I finished the first draft of a long project last week and then my body immediately gave me a huge middle finger and now I’ve been sick for about a week. When I was little, I had bronchitis a couple times and then asthma, so whenever I get this deep phlegmy, rattling chest cough it always reminds me of being a kid. It’s like it was a characteristic that I’d forgotten about—like, my hair was curly and light before I started dyeing and straightening it, my favourite flavour was sour like sucking-on-a-fresh-lemon sour, and my chest was an empty and booming metal space. Think of the scene in The Wizard of Oz when they pound on the Tin Man’s chest. Boom boom.
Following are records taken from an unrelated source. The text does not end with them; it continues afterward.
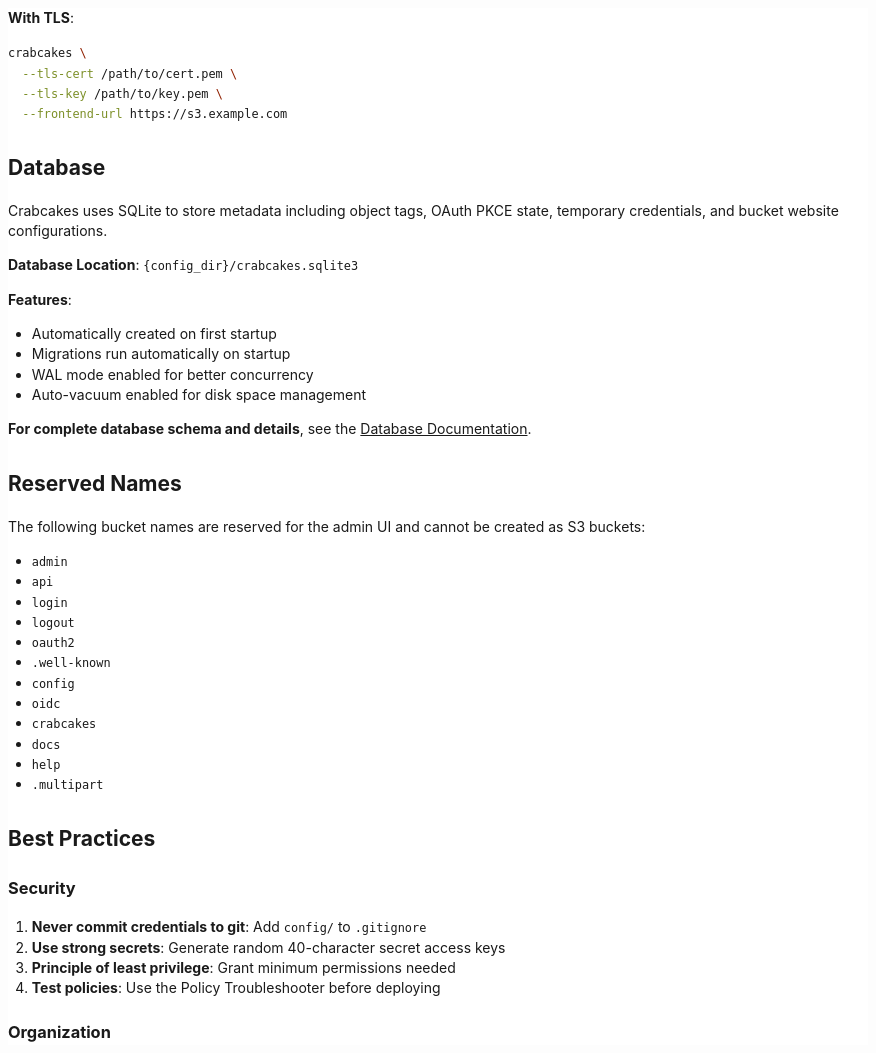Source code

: **With TLS**:

```bash
crabcakes \
  --tls-cert /path/to/cert.pem \
  --tls-key /path/to/key.pem \
  --frontend-url https://s3.example.com
```

## Database

Crabcakes uses SQLite to store metadata including object tags, OAuth PKCE state, temporary credentials, and bucket website configurations.

**Database Location**: `{config_dir}/crabcakes.sqlite3`

**Features**:

- Automatically created on first startup
- Migrations run automatically on startup
- WAL mode enabled for better concurrency
- Auto-vacuum enabled for disk space management

**For complete database schema and details**, see the [Database Documentation](database.md).

## Reserved Names

The following bucket names are reserved for the admin UI and cannot be created as S3 buckets:

- `admin`
- `api`
- `login`
- `logout`
- `oauth2`
- `.well-known`
- `config`
- `oidc`
- `crabcakes`
- `docs`
- `help`
- `.multipart`

## Best Practices

### Security

1. **Never commit credentials to git**: Add `config/` to `.gitignore`
2. **Use strong secrets**: Generate random 40-character secret access keys
3. **Principle of least privilege**: Grant minimum permissions needed
4. **Test policies**: Use the Policy Troubleshooter before deploying

### Organization
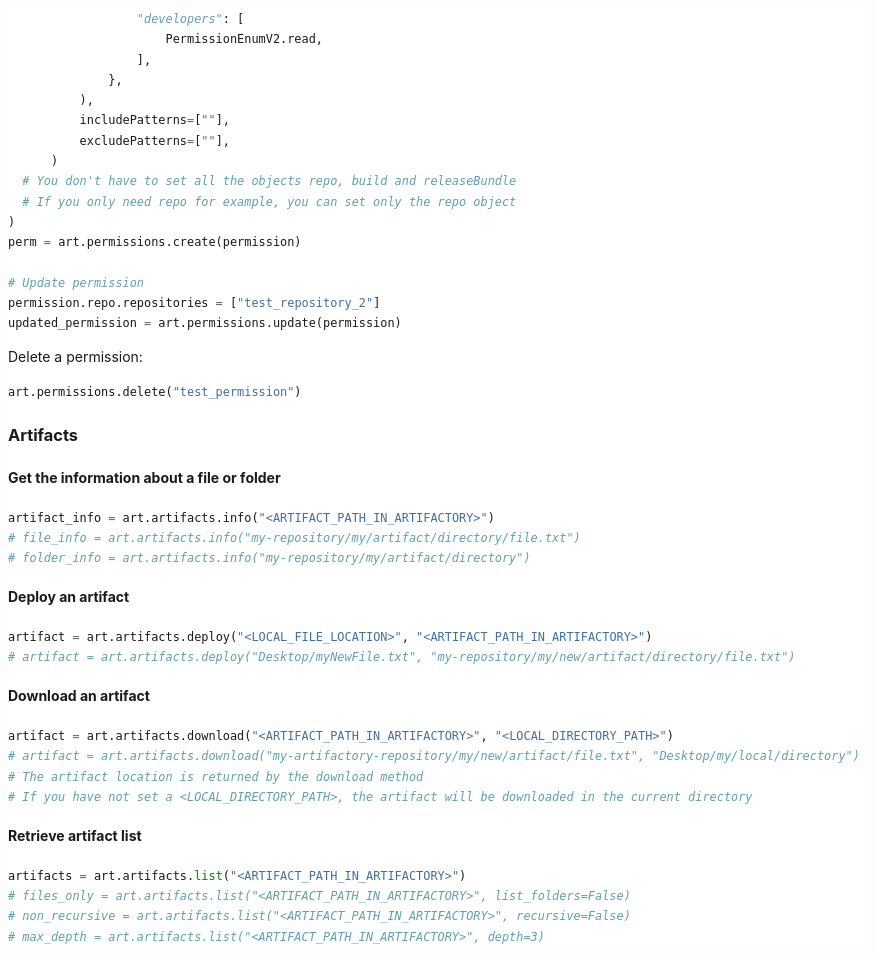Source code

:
 ```python
                  "developers": [
                      PermissionEnumV2.read,
                  ],
              },
          ),
          includePatterns=[""],
          excludePatterns=[""],
      )
  # You don't have to set all the objects repo, build and releaseBundle
  # If you only need repo for example, you can set only the repo object
)
perm = art.permissions.create(permission)

# Update permission
permission.repo.repositories = ["test_repository_2"]
updated_permission = art.permissions.update(permission)
```

Delete a permission:
```python
art.permissions.delete("test_permission")
```

### Artifacts

#### Get the information about a file or folder
```python
artifact_info = art.artifacts.info("<ARTIFACT_PATH_IN_ARTIFACTORY>")
# file_info = art.artifacts.info("my-repository/my/artifact/directory/file.txt")
# folder_info = art.artifacts.info("my-repository/my/artifact/directory")
```

#### Deploy an artifact
```python
artifact = art.artifacts.deploy("<LOCAL_FILE_LOCATION>", "<ARTIFACT_PATH_IN_ARTIFACTORY>")
# artifact = art.artifacts.deploy("Desktop/myNewFile.txt", "my-repository/my/new/artifact/directory/file.txt")
```

#### Download an artifact
```python
artifact = art.artifacts.download("<ARTIFACT_PATH_IN_ARTIFACTORY>", "<LOCAL_DIRECTORY_PATH>")
# artifact = art.artifacts.download("my-artifactory-repository/my/new/artifact/file.txt", "Desktop/my/local/directory")
# The artifact location is returned by the download method
# If you have not set a <LOCAL_DIRECTORY_PATH>, the artifact will be downloaded in the current directory
```

#### Retrieve artifact list
```python
artifacts = art.artifacts.list("<ARTIFACT_PATH_IN_ARTIFACTORY>")
# files_only = art.artifacts.list("<ARTIFACT_PATH_IN_ARTIFACTORY>", list_folders=False)
# non_recursive = art.artifacts.list("<ARTIFACT_PATH_IN_ARTIFACTORY>", recursive=False)
# max_depth = art.artifacts.list("<ARTIFACT_PATH_IN_ARTIFACTORY>", depth=3)
```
I forgot about that space but it’s been rattling this week.
When I got sick when I was younger I had to take this sickly sweet banana medicine that the doctor prescribed. That shit was so hot in the 90’s. I had trouble getting and then keeping it down though. For much of my childhood I had an intensely strong gag reflex that I always related back to my polio vaccine. In my memory, they gave me that vaccine in my mouth, under my tongue. That can’t be right, can it? It must have been medicine I swallowed or else a normal vaccine. But last week I was having a conversation with a coworker about my phobia of needles and of the doctor (like the proverbial all-seeing doctor, not a specific one), the same conversation that I’ve had a million times where I start to sweat and feel nauseated while I describe my inability to be in the same room as those yellow, opaque needle disposal boxes on the walls of doctors’ offices, when the co-worker casually said so where did that start? This coworker is a sensible person who studies science and I looked at him and was like what the fuck do you mean, this shit has no start, this shit is imprinted on my DNA or spirit or driver’s license or dream database, it was just there when I woke up in the morning and it ain’t going nowhere. In actuality I was like dunno. But I’ve been thinking about it since then.
The project I finished was the first draft of my thesis. For someone whose first and truest love is fiction and who generally takes a long time to warm-up and open-up to people, the fact the this thesis is both non-fiction and deeply personal is kind of fucked up. I don’t really know where that started. I once had someone—an acquaintance who happened to be a lawyer—warn me to never become a lawyer. I replied that I wasn’t planning on it to which he responded neither was I, it just happened. And that’s kind of how this project coming to fruition has felt, I put a little work in everyday and then suddenly I had this deeply personal, non-fiction thesis, one that I will need to create censored versions of for my family, in particular my grandmother, if I want to maintain my calm and collected image. But maybe I don’t have that image to begin with. I have a rattily chest. I have old memories of banana medicine. And all this after taking a few days off after finishing this first draft. Strong proof as to why I should never ever stop working.